The explanation of how money works in sovereign systems needed to be made two years ago, when Corbyn and McDonnell assumed the leadership. Two years of constant rejection of the neoliberal tax and spend would then not be a surprise to a public largely impacted by cuts to fiscal expenditure whilst deficit reductions forced them into depleting their savings and/or increasing their own deficit. Once you have established your credentials in understanding sectoral balances, and you are able to predict economic outcomes accurately, your stock improves with every new headline about High Street collapse, private indebtedness and local authority bankruptcy. MMT is a lens, not prescription – and that needs to be the message…..or should have been – I suspect it’s way too late for McD to suddenly change his opinion on all this – he’d now look a total klutz. He has expended too much political capital in promising to balance the books over 5 years etc.. to suddenly announce that our deficit is actually way too small, according to MMT.
I tried….
I promise
My reward was to be told from the Dispatch Box that I was not a good macroecomist
Technically the license fee isn’t a tax so i’m not sure why this would be a hypothecated tax. The money would presumably go directly from the tech companies to the BBC the same way the license fee goes directly from individuals to the BBC.
The reality os the licence fee is a tax
No one is actually obliged to pay a TV licence fee – if you are prepared to not watch live TV or anything on the BBC you do not need a licence – I have not had one since 2005.
The same as no one has to pay tobacco tax
But it’s still a tax
The jury is out on hypothetical taxes. I quite like them hypothetically because of the hypothetical transparency new technologies could bring. It would be good to know where money is really spent and on what. Various junkets in Northampton during skeleton services only and such.
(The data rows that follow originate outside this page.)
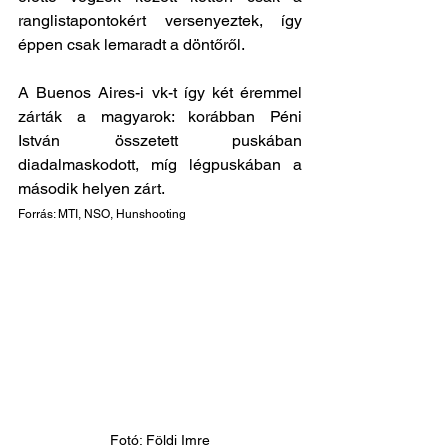
ranglistapontokért versenyeztek, így 
éppen csak lemaradt a döntőről.
A Buenos Aires-i vk-t így két éremmel 
zárták a magyarok: korábban Péni 
István összetett puskában 
diadalmaskodott, míg légpuskában a 
második helyen zárt.
Forrás: MTI, NSO, Hunshooting
Fotó: Földi Imre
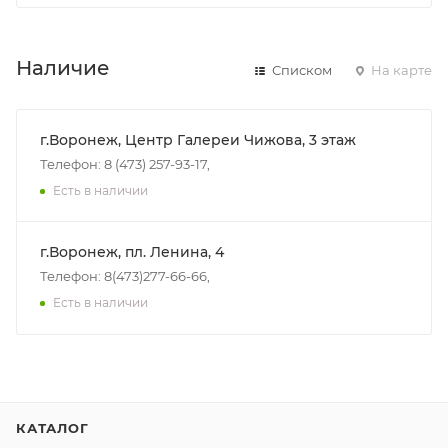
Наличие
Списком
На карте
г.Воронеж, Центр Галереи Чижова, 3 этаж
Телефон: 8 (473) 257-93-17,
Есть в наличии
г.Воронеж, пл. Ленина, 4
Телефон: 8(473)277-66-66,
Есть в наличии
КАТАЛОГ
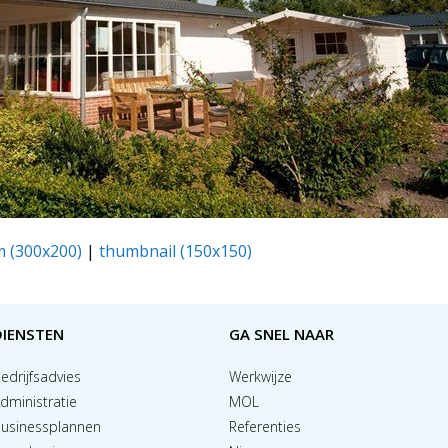
 (300x200)
|
thumbnail (150x150)
DIENSTEN
GA SNEL NAAR
edrijfsadvies
Werkwijze
dministratie
MOL
usinessplannen
Referenties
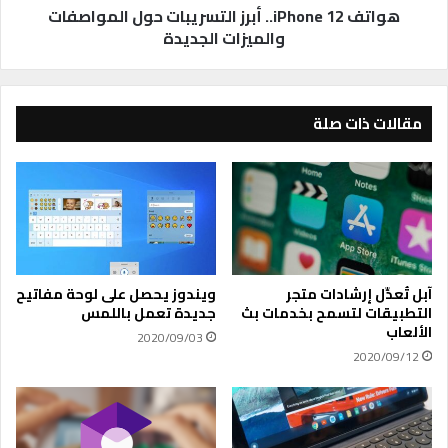
ا
n
هواتف iPhone 12.. أبرز التسريبات حول المواصفات
ر
e
والميزات الجديدة
ي
1
م
2
ك
.
ن
.
مقالات ذات صلة
ك
أ
أ
ب
ن
ر
ت
ز
أ
ا
خ
ل
ذ
ت
ه
س
آبل تُعدِّل إرشادات متجر
ويندوز يحصل على لوحة مفاتيح
ا
ر
التطبيقات لتسمح بخدمات بث
جديدة تعمل باللمس
ا
ي
الألعاب
2020/09/03
ل
ب
2020/09/12
آ
ا
ن
ت
ح
و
Aid going to the Congo Desk in Rwanda …
The benefits are usually stated as transparency, public trust and accountability, public support and protecting resources. Until results on ungulate aviation come in though, I’ll side with Richard. This is pigs might fly political posturing that negates much needed discussion on doing and paying for the right things.
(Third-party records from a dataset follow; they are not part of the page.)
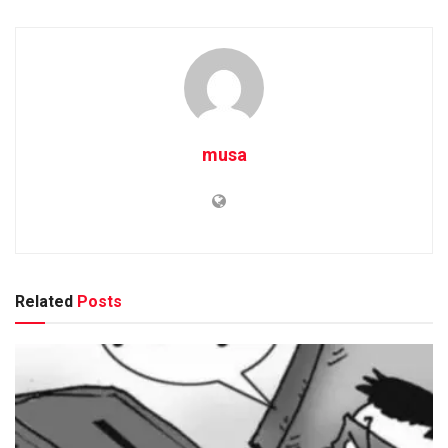
musa
Related
Posts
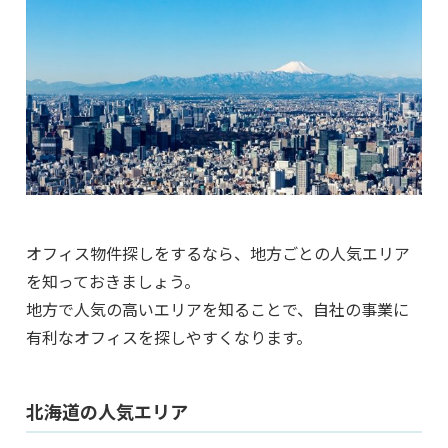
オフィス物件探しをするなら、地方ごとの人気エリア
を知っておきましょう。
地方で人気の高いエリアを知ることで、自社の事業に
有利なオフィスを探しやすくなります。
北海道の人気エリア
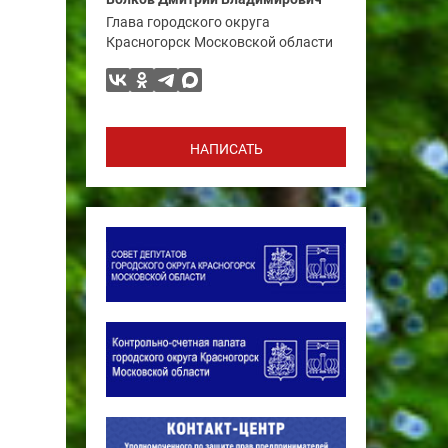
Глава городского округа
Красногорск Московской области
НАПИСАТЬ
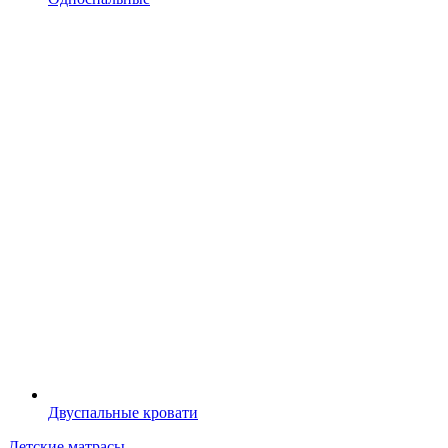
Двуспальные кровати
Детские матрасы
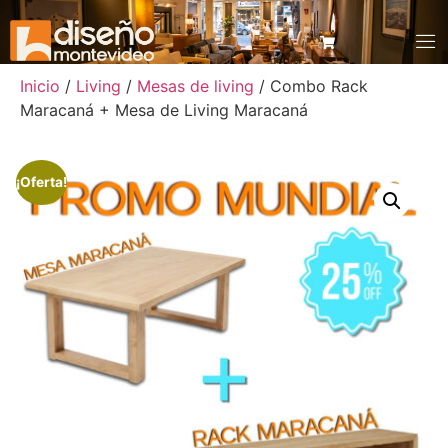
Inicio
/
Living
/
Mesas de living
/ Combo Rack
Maracaná + Mesa de Living Maracaná
¡Oferta!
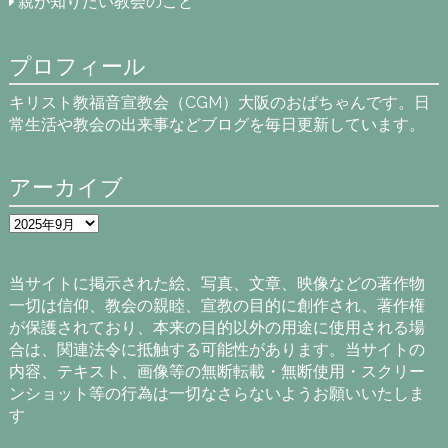
親が知りたい教会のこと
プロフィール
キリスト教福音宣教会（CGM）大阪のおばちゃんです。日
常生活や教会の出来事などブログを毎日更新しています。
アーカイブ
ア
ー
カ
イ
当サイトに掲示された絵、写真、文章、映像などの著作物
ブ
一切は信仰、教会の親睦、宣教の目的に創作され、著作権
が保護されており、本来の目的以外の用途に使用される場
合は、関連法令に抵触する可能性があります。当サイトの
内容、テキスト、画像等の無断転載・無断使用・スクリー
ンショット等の行為は一切なさらないようお願いいたしま
す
The hypothecated tax’s idea tells people that the private sector, corporations, businesses and us as the private taxpayer, are solely responsible for paying for the public sector. Its a continuation of the thatcher lie that governments have no money.
This means that in times of downturn, a neoliberal government can ‘legitimately ‘ make cuts to pubilc services – because the tax take has gone down.
It also means that services that become funded by a hypothecated tax, are ready for privitisation. Imagine an NHS hypothecate tax…. Each month, on our payslips there could be a ‘NHS Charge’ made against our wages…. It does not take much leap of thought to allow swapping this NHS, for say a ‘Virgin Healthcare charge’ – that would be 10% cheaper. Now who wouldn’t jump at this idea?!!
hypothecated tax’s are wrong…. immoral, designed to complete the shrinking the state to something that just manages property rights.
Politicians aren’t ignorant or naive; Corbyn has proposed this through moral cowardice because of Liarbour’s capitulation to the Callaghan-Thatcher gleichschaltung. Want a worthless aircraft carrier or some nuclear missiles? “Keerching””, want a decent job, council house or a care assistant? “Bugger your decades of National Insurance mate, get your relatives to cough up or else”.
It’s reformism that has got us into this mess; more of the same will fail just the same, which is why Liarbour has no credibility with millions of working class people.
Hypothecated taxes at the national level are bollocks. They send out all the wrong messages.
As for the tax that is the BBC Licence Fee, I’d abolish it completely. It’s a regressive nonsense. Just give them a, say, 10-year charter for a set amount of money to increase annually with inflation. To be reviewed/renewed a couple of years before it’s due up. Paid for with Government money.